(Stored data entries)
-- Opening Marker --

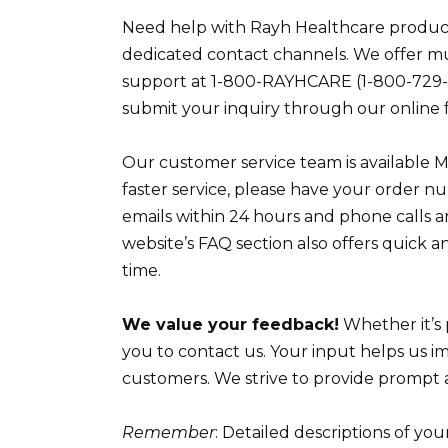
Need help with Rayh Healthcare products
dedicated contact channels. We offer mu
support at 1-800-RAYHCARE (1-800-729-
submit your inquiry through our online 
Our customer service team is available 
faster service, please have your order n
emails within 24 hours and phone calls 
website’s FAQ section also offers quick 
time.
We value your feedback!
Whether it’s 
you to contact us. Your input helps us i
customers. We strive to provide prompt an
Remember
: Detailed descriptions of you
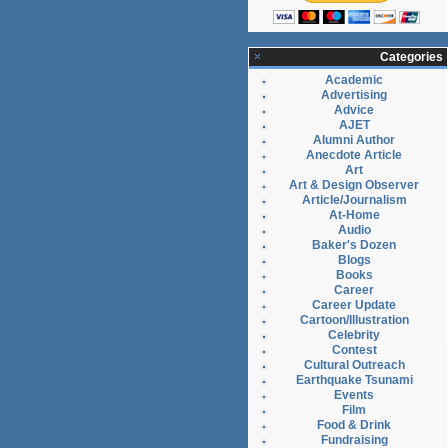
Categories
Academic
Advertising
Advice
AJET
Alumni Author
Anecdote Article
Art
Art & Design Observer
Article/Journalism
At-Home
Audio
Baker's Dozen
Blogs
Books
Career
Career Update
Cartoon/Illustration
Celebrity
Contest
Cultural Outreach
Earthquake Tsunami
Events
Film
Food & Drink
Fundraising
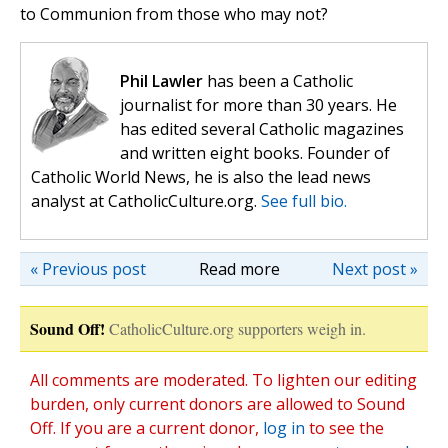
to Communion from those who may not?
Phil Lawler
has been a Catholic
journalist for more than 30 years. He
has edited several Catholic magazines
and written eight books. Founder of
Catholic World News, he is also the lead news
analyst at CatholicCulture.org.
See full bio.
« Previous post
Read more
Next post »
Sound Off!
CatholicCulture.org supporters weigh in.
All comments are moderated. To lighten our editing
burden, only current donors are allowed to Sound
Off. If you are a current donor,
log in
to see the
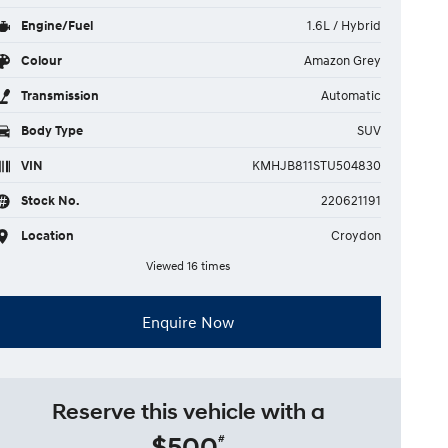
Engine/Fuel
1.6L / Hybrid
Colour
Amazon Grey
Transmission
Automatic
Body Type
SUV
VIN
KMHJB811STU504830
Stock No.
220621191
Location
Croydon
Viewed 16 times
Enquire Now
Reserve this vehicle with a
$500
#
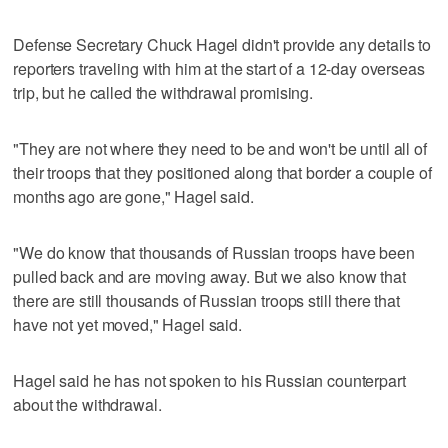
Defense Secretary Chuck Hagel didn't provide any details to
reporters traveling with him at the start of a 12-day overseas
trip, but he called the withdrawal promising.
"They are not where they need to be and won't be until all of
their troops that they positioned along that border a couple of
months ago are gone," Hagel said.
"We do know that thousands of Russian troops have been
pulled back and are moving away. But we also know that
there are still thousands of Russian troops still there that
have not yet moved," Hagel said.
Hagel said he has not spoken to his Russian counterpart
about the withdrawal.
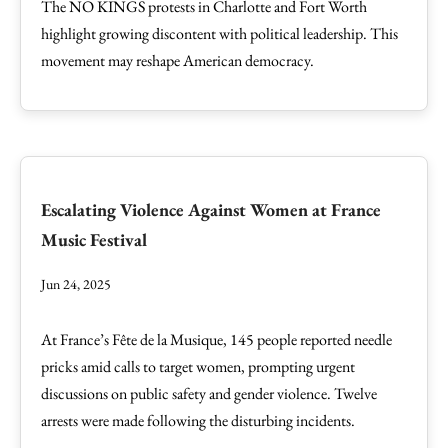
The NO KINGS protests in Charlotte and Fort Worth
highlight growing discontent with political leadership. This
movement may reshape American democracy.
Escalating Violence Against Women at France
Music Festival
Jun 24, 2025
At France’s Fête de la Musique, 145 people reported needle
pricks amid calls to target women, prompting urgent
discussions on public safety and gender violence. Twelve
arrests were made following the disturbing incidents.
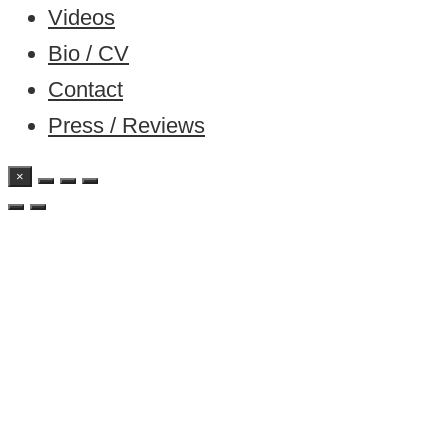
Videos
Bio / CV
Contact
Press / Reviews
×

-- Closing Marker --

» **Your objective**
Return every line above that contains the string "Sound". Matches must have the same uppercase and lowercase letters.

» **Exercise answer**
Sound Off!
burden, only current donors are allowed to Sound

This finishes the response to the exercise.